A woman living with AIDS prepares to take her daily dosage of life-saving drugs.

| File | AFP

ARVs at centre of tax row have four months to expire

Some of the HIV drugs brought into the country early this year have less than four months to expire, even as the Ministry of Health and the donor engage in a tug-of-war on who should distribute them, the Nation has learnt.

The drugs, imported in February, have been lying at the Port of Mombasa for almost six months now. They were donated by the United States government through its aid agency USAid, and are yet to be taken to county hospitals due to a standoff over taxation and the mode of distribution.

Kemsa scandals

The Ministry of Health is said to have preferred Kemsa as the distributing agent for the drugs, a suggestion USAid is said to have opposed due to the scandals that have rocked the agency in the past couple of months. 

The anti-retroviral drugs (ARVs) are said to have a short shelf-life of between 18 to 24 months, something that makes the delays even worse for patients.

Speaking to an official who sought anonymity because he is not allowed to give details to the media, revealed to the Daily Nation that some of the drugs at the port have less than four months to expire.

This means that the drugs have to be released and distributed as fast as possible to the patients, who should not take a big amount of drugs since they will go bad before they are used.

“There are several drugs at the port, but what I know, some of them will expire very soon. If we had released the drugs in January, then the patients could be using them by now, the stock would have been used by the time of expiry,” said the officer.

However, as it is now, the officer said, it might not be a good idea to give the drugs to patients.

Storage charges

The donors had earlier hinted at moving the drugs to another country, citing the remaining shelf life of the drugs and the storage charges accruing.

However, the Nation has since learnt that the drugs have not been cleared for exportation to another country, which means they will still continue lying at the port.

By the beginning of this month, the storage charges had amounted to over one-quarter of the total cost of the drugs (which is how much?)

The United States Embassy indicated that should the consignment be cleared by the Kenyan government, then they will be moved to a USAid-contracted warehouse in Nairobi and will be prepared for disbursement.

“If the clearances do not arrive, the US will need to determine whether it is cost-efficient, given the remaining shelf life, to keep the medicines in storage near the port or move the medicines to other countries where they are also needed,” the embassy had earlier said.

The Ministry of Health had insisted on Kemsa distributing the drugs, a decision USAid has opposed, instead selecting its own entity – American firm Chemonics – to procure and distribute the donations to Kenya.

Medical crisis

Governors have since asked the government to sidestep Kemsa, in the distribution of HIV/Aids and TB drugs and engage counties, to avert a crisis in the devolved units. 

The council of governors yesterday said a number of counties were facing a possible medical crisis as a result of the impasse between the government and donors over the manner of distribution of the drugs, a situation they said could result in catastrophe if not resolved.

The governors said the standoff could adversely affect the fight against HIV/Aids and TB, as patients are likely to develop resistance to the drugs.

“Over the past 20 years, HIV commodities have significantly been supported by the US government and the global fund.
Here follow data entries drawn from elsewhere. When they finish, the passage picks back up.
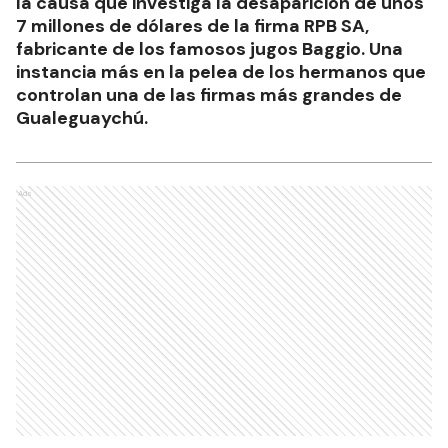
la causa que investiga la desaparición de unos
7 millones de dólares de la firma RPB SA,
fabricante de los famosos jugos Baggio. Una
instancia más en la pelea de los hermanos que
controlan una de las firmas más grandes de
Gualeguaychú.
Ads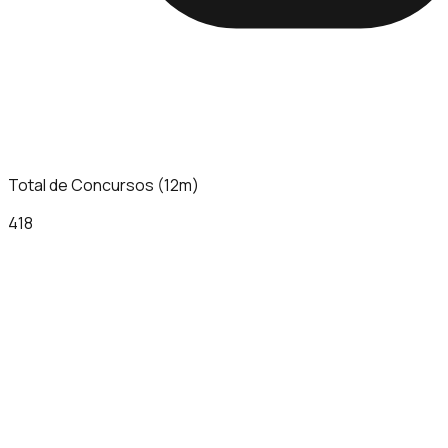
Total de Concursos (12m)
418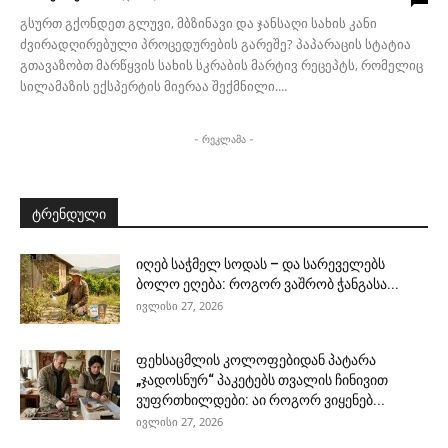
გსურთ გქონდეთ გლუვი, მბზინავი და ჯანსაღი სახის კანი
ძვირადღირებული პროცედურების გარეშე? პაპარაცის სტატია
გთავაზობთ მარწყვის სახის სკრაბის მარტივ რეცეპტს, რომელიც
სილამაზის ექსპერტის მიერაა შექმნილი....
- რეკლამა -
ტრენდული
იღებ საჭმელ სოდას – და სარეველებს
ბოლო ეღება: როგორ ვაშრობ ჭანგასა...
ივლისი 27, 2026
ფეხსაცმლის კოლოფებიდან პატარა
„ჯადოსნურ“ პაკეტებს თვალის ჩინივით
ვუფრთხილდები: აი როგორ ვიყენებ...
ივლისი 27, 2026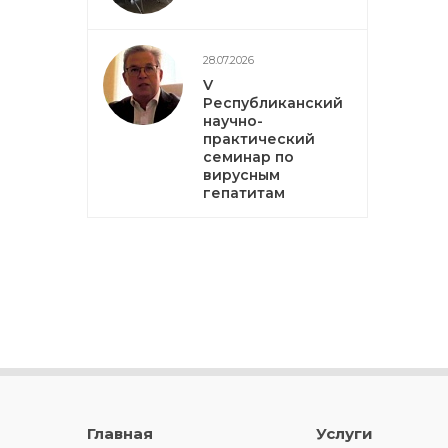
28.07.2026
V
Республиканский
научно-
практический
семинар по
вирусным
гепатитам
Главная
Услуги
These commodities include ARVs, laboratory consumables, reagents, and HIV testing kits,” CoG vice-chairman James Ongwae said.

“There is a likelihood of a looming shortage of these commodities from July 1, posing a potential crisis in the continuity of HIV care and treatment of 1.1 million Kenyans living with HIV. This, therefore, means that their health will be compromised and they risk dying due to increased HIV-related infections and massive drug resistance,” he added.

The governors now want the government to consider a local solution to the problem to avert such a stalemate in the future.

“In the long-term, both levels of governments need to discuss sustainable HIV interventions and how we can reduce dependence on donors on such critical matters. We need to look internally and begin to rely on ourselves in the procurement of these critical commodities,” the governors said.

The county bosses have also asked the national government, through the Ministry of Health, to speed up the enrolment of county hospitals into the NHIF scheme, as part of the universal health care programme.

Mr Ongwae said a number of counties had already identified a number of hospitals within their regions that would be registered into the scheme, and asked the Ministry of Health to quicken their registration with the national scheme.

“The list of health facilities from counties will be forwarded to the NHIF to ensure that they are contracted in the exercise that is set to begin on July 1,” said Mr Ongwae.